Jean-François MILLET, Les Glaneuses, 1857
La disparition de la paysannerie est vue à travers le prisme d’un progressisme technologique considérant que la domination agricole est liée à un âge de l’humanité. SI le phénomène d’exode rural, observable dans tous les pays industrialisés, est plus tardif en France qu’en Angleterre où il commence dès la fin du XVIIIème siècle, il commence en France à partir de 1850. En 1931, la population urbaine passe à 50% et Henri Mendras parle dès 1967 de « la fin des paysans ». Une tendance continue puisque la population agricole passe de 4 millions en 1963 à 900 000 aujourd’hui soit 1.3% de la population. Cette décroissance agricole française est le fait de trois phénomènes majeurs.

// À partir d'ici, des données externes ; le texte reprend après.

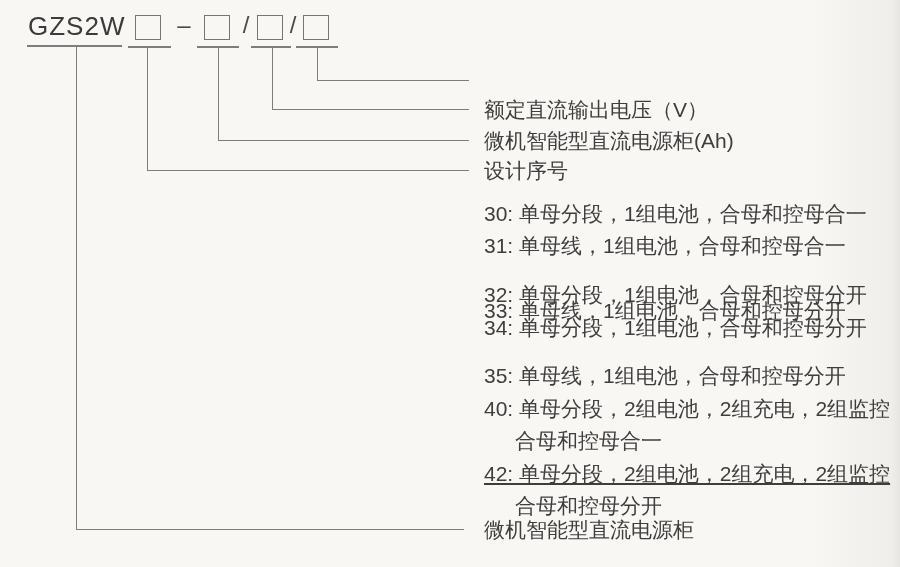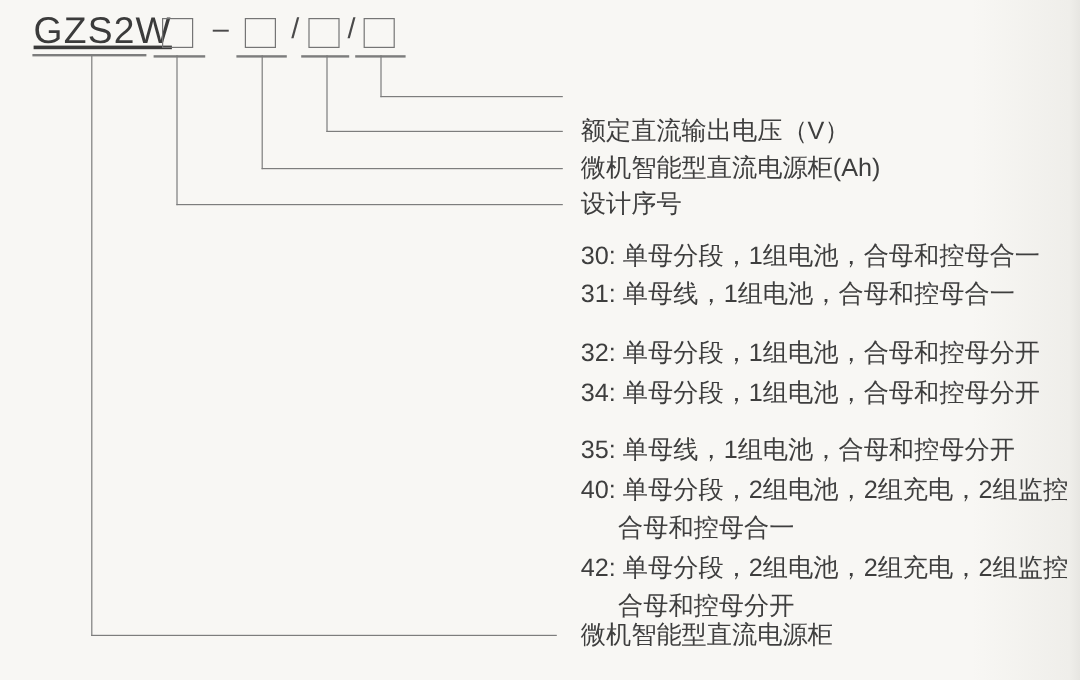"GZS2W" .model-prefix { font-size: 31px -> 26px; text-decoration: underline -> none }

L’uniformisation des modes de vie
Les trente glorieuses ont contribué à une uniformisation des niveaux de vie et à un taux de pénétration élevé des équipements dans les foyers. Cette harmonisation des niveaux et des modes de vie transforme les paysans de classe sociale en catégories socio-professionnelle.

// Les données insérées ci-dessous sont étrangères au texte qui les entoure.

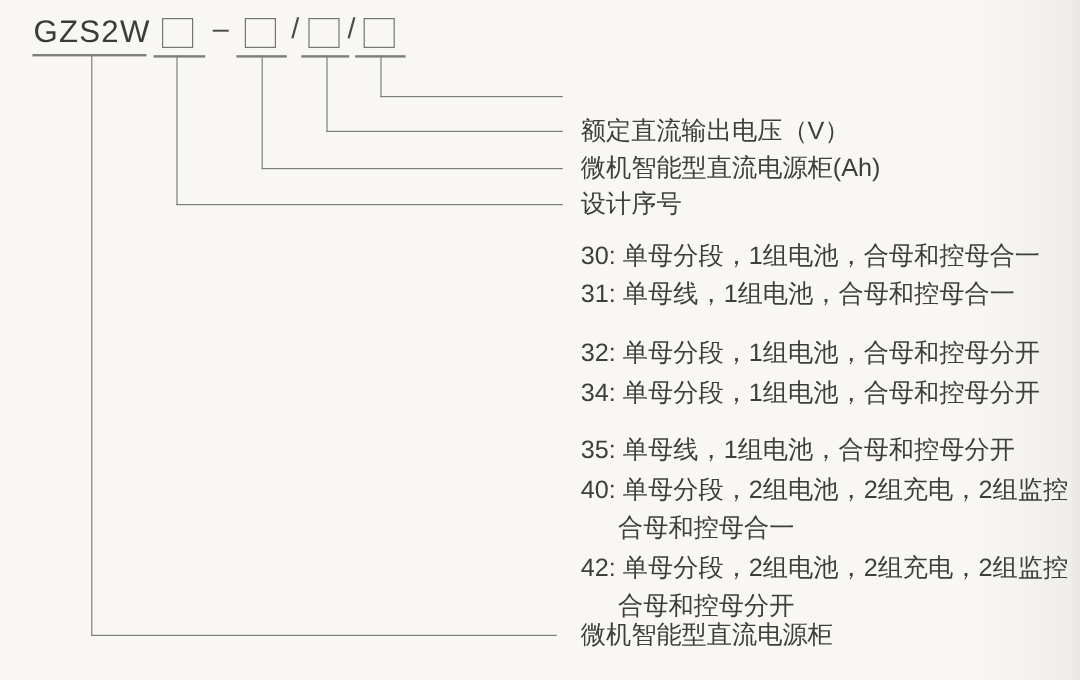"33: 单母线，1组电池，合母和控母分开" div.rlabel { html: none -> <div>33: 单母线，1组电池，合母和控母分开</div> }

La concentration des exploitations
En outre, la promotion de l’agriculture intensive liée à l’exigence d’autosuffisance préconisée par la Politique Agricole Commune a contribué à un phénomène de concentration des exploitations. En effet, on est passé de 1 016 755 en 1988, à 663087 en 2000 pour atteindre 400 000 en 2015. Si les remembrements demeurent encadrés par une préoccupation d’aménagement du territoire, il n’en reste pas moins que la ferme, sous sa forme traditionnelle et socialement structurante, a laissé place à l’exploitation agricole « industrialisée » et concentrée par une mécanisation accrue et des process technologiques dignes du secteur secondaire. Cette harmonisation technologique a dissous les diffférences culturelles et sociales entre le secteur primaire et le secteur secondaire conduisant ainsi à une disparition des solidarités rurales et d’une forme de sociabilité bien spécifique (entraides, culture paysanne commune autour des fêtes et de la langue).
La désaffiliation du monde agricole
Par conséquent, le monde agricole ne s’inscrit plus dans une culture de filiation. L’exploitation passant de père en fils fondée sur l’agriculture de subsistance a laissé place à une entreprise dont il faut assurer la rentabilité et la prospective commerciale, vendable ou achetable par celui qui pourra subvenir aux besoins financiers de l’exploitation. Incontestablement, ce changement de paradigme constitue d’abord la fin du patriarcat agricole avec la coexistence de plusieurs générations dans une même exploitation agricole. Cette solidarité générationnelle, fondamentale dans le milieu paysan, a volé en éclat par l’individuation d’une agriculture qui est devenue un métier et a perdu sa dimension culturelle et civilisationnelle. Du coup, elle n’est plus vecteur d’une sociabilité intergénérationnelle permettant la cohésion de la famille.